Like Wald, she thought a lot about her own father that day. “It brought back so many good memories. It was so heartwarming. And the women were all singing the praises of their boat captains, and how patient they were.”
They told the men that without their help, they’d just be fishing from docks. But the guys seemed to get something from it too, St. Germain said. One told her that fishing had become boring for him, and that he was no longer finding the joy in it he once had.
“He told me, ‘Today has given me back my joy,’” she said, in being able to introduce the women to fishing — or revive their old memories of it. “Most men love to share what they love to do. They were definitely the hands and feet of Christ to us.”

A bountiful beginning
By the end of the day, the women had more than 100 fish in the boats, mainly pan fish, St. Germain said, like perch, crappy and bluegill, with one exception. “Deb caught a walleye!” The men came through once again, cleaning the fish and preparing them for the women to bring home to cook.
“Everyone just really connected with their good memories from the past, connected with nature and connected with God,” she said, “along with strengthening our bonds with other women.”
Paulette Aleckson moved to Fargo from Minnesota when her children relocated here several years ago.

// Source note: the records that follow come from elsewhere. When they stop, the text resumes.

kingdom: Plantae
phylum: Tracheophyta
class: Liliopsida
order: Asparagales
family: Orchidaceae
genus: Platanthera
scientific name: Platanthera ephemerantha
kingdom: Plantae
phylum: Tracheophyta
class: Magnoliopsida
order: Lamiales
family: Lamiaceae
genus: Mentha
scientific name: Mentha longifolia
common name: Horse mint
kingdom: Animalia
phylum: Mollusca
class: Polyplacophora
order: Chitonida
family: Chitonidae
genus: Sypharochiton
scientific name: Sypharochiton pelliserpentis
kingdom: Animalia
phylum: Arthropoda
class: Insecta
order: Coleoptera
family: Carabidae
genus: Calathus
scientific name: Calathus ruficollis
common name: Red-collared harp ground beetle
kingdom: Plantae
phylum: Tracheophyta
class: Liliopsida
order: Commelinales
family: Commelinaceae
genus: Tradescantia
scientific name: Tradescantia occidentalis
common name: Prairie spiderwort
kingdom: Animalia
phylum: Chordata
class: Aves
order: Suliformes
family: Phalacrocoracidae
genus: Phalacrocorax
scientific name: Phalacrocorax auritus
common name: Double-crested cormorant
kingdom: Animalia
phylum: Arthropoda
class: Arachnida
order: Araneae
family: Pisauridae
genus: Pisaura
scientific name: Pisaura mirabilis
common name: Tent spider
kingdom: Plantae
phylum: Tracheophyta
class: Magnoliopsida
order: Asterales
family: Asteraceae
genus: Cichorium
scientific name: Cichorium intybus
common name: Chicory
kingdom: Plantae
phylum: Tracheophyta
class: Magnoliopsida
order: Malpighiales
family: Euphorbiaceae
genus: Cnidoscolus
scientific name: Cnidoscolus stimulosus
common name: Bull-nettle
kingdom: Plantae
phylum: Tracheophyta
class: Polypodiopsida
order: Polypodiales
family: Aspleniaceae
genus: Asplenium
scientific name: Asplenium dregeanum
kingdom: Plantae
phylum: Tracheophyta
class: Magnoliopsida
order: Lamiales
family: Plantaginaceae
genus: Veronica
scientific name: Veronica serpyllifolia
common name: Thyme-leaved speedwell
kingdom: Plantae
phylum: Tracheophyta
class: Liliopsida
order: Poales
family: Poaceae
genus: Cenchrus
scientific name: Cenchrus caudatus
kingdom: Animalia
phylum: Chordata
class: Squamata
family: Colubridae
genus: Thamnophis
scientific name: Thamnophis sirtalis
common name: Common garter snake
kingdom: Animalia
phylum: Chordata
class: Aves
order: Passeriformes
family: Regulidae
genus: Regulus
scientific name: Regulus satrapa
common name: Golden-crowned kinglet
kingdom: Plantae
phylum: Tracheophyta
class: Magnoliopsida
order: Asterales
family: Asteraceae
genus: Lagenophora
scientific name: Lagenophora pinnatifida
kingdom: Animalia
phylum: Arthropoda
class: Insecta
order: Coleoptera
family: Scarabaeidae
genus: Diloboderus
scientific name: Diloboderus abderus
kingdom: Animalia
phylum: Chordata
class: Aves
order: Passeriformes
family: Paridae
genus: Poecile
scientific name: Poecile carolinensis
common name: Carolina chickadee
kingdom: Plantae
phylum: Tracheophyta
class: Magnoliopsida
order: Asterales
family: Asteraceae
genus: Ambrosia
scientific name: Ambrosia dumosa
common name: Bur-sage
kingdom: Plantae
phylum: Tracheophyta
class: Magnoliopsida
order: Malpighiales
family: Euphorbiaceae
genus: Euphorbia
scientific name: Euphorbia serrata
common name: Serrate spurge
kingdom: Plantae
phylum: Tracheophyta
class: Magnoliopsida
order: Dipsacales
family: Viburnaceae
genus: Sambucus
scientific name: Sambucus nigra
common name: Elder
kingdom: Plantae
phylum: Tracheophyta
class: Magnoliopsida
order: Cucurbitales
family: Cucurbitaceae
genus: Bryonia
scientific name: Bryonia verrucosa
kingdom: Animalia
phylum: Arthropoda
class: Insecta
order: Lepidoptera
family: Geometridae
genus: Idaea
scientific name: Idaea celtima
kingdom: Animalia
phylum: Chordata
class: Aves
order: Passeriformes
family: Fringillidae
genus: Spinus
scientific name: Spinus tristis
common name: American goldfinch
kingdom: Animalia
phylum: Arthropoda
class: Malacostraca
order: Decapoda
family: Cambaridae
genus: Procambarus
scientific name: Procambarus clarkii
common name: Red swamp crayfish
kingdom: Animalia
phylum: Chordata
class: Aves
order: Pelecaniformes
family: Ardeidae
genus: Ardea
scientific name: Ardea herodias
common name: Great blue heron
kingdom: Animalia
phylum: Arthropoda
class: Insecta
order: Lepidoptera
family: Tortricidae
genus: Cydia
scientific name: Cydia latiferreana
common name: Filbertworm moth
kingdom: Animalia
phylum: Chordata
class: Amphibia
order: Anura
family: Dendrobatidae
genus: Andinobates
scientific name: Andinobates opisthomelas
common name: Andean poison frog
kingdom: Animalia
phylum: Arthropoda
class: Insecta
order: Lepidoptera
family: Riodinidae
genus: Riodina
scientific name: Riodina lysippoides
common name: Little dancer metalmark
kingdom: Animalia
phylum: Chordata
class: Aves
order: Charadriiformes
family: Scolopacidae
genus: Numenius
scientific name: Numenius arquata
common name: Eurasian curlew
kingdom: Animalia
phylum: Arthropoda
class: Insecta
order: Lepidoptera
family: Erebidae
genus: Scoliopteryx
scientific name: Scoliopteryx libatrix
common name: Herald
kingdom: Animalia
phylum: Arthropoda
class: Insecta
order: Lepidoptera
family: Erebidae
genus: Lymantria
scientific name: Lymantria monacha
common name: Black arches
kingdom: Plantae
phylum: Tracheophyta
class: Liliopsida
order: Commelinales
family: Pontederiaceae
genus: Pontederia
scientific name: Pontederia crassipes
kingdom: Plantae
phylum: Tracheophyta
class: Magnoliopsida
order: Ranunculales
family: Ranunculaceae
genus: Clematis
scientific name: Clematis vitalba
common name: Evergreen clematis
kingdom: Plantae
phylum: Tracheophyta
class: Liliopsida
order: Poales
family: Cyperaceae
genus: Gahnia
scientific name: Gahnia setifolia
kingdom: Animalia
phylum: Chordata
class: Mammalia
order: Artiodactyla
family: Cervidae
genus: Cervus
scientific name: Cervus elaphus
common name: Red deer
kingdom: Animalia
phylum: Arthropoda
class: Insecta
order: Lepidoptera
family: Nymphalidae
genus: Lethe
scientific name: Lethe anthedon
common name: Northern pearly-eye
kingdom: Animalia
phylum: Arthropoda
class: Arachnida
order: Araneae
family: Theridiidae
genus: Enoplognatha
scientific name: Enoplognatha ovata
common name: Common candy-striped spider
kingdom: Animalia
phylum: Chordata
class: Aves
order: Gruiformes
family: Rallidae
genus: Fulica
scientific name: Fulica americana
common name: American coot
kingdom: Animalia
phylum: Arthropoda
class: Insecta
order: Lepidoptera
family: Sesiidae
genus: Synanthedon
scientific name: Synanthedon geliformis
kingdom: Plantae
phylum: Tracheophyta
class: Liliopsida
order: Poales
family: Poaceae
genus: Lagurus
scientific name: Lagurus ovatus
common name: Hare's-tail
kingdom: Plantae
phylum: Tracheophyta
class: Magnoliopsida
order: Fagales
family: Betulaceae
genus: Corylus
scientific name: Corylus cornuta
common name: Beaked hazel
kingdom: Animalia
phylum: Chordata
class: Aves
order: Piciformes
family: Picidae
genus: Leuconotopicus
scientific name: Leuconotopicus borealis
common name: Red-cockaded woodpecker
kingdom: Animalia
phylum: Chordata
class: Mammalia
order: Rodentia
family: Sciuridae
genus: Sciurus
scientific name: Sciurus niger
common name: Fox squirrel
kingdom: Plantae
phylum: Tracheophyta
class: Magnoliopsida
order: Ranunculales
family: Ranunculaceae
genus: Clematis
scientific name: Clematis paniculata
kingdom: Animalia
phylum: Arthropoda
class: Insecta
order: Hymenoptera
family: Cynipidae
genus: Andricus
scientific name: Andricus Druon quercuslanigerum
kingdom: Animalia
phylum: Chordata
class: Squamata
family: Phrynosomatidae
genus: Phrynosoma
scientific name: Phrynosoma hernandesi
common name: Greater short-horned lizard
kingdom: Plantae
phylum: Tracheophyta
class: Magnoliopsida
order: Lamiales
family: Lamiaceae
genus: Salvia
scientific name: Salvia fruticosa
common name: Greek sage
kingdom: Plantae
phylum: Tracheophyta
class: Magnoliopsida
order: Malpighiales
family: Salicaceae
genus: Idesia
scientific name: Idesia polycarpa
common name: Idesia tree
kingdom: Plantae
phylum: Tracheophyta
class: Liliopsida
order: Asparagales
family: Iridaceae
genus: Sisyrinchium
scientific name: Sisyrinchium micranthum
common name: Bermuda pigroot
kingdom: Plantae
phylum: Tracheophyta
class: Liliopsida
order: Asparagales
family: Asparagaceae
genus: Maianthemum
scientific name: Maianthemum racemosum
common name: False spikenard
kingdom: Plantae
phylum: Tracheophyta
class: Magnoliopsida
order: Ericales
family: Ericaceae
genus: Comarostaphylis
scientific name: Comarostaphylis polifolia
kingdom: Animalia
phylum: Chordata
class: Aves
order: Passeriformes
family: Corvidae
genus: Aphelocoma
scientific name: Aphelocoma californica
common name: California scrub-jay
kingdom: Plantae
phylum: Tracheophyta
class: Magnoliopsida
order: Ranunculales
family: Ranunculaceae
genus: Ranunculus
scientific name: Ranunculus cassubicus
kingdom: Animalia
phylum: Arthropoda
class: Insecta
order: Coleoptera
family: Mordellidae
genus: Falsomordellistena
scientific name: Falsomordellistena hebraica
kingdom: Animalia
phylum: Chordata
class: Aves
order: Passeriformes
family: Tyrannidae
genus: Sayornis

Though she’s enjoyed fishing with relatives through the years, she doesn’t own a boat, nor have people with whom to fish these days.
“That day, I caught quite a few. I was one of the first in our boat to catch one,” she said, noting that they kept moving the boats around to find the hot spots. “It was really a wonderful day. The whole thing was just a God thing.”
The day wasn’t without foibles, however. After all the planning and food preparation, St. Germain said, “the devil had to mess it up a bit,” with 40 miles per hour winds threatening to spoil things. Thankfully, her husband, Randy, took the day off from work the day prior, and found an alternative spot from the original that was more protected from the elements.
As the boats arrived at shore, a team of volunteers ran the lunches out to participants. “The men nicknamed the women ‘WOWsers,’” St. Germain said, and soon, conversations commenced about what worked, and what didn’t. “The men were swapping ideas about bait, location and depth.”

A satisfying conclusion
For the devotional, the women sat in a circle in lawn chairs as Wald led them in a meditation on what Jesus taught his disciples about trust while fishing, reflecting on whether, when Jesus casts his net, “Are you going to swim into Jesus’ net or away from it?”
St. Germain said that just being in nature can bring us closer to God. She and Randy also enjoy “tramping around the woods looking for mushrooms,” and find themselves constantly amazed by the beauty of God’s world: “the colors of the changing season, the blue of the sky, the green of the trees.”
With the success of the first WOW event now in the books, plans have begun for another this summer.
“If I close my eyes and think about that day, all I see is light and warmth,” Wald said, remarking again on the thoughtfulness of the men. “You think of hospitality and generosity and just God’s graciousness. They could not have been any more generous, with just their good humor and expertise. It was truly incredible.”

[For the sake of having a repository for my newspaper columns and articles, I reprint them here, with permission, a week after their run date. The preceding ran in The Forum newspaper on Feb. 23, 2025.]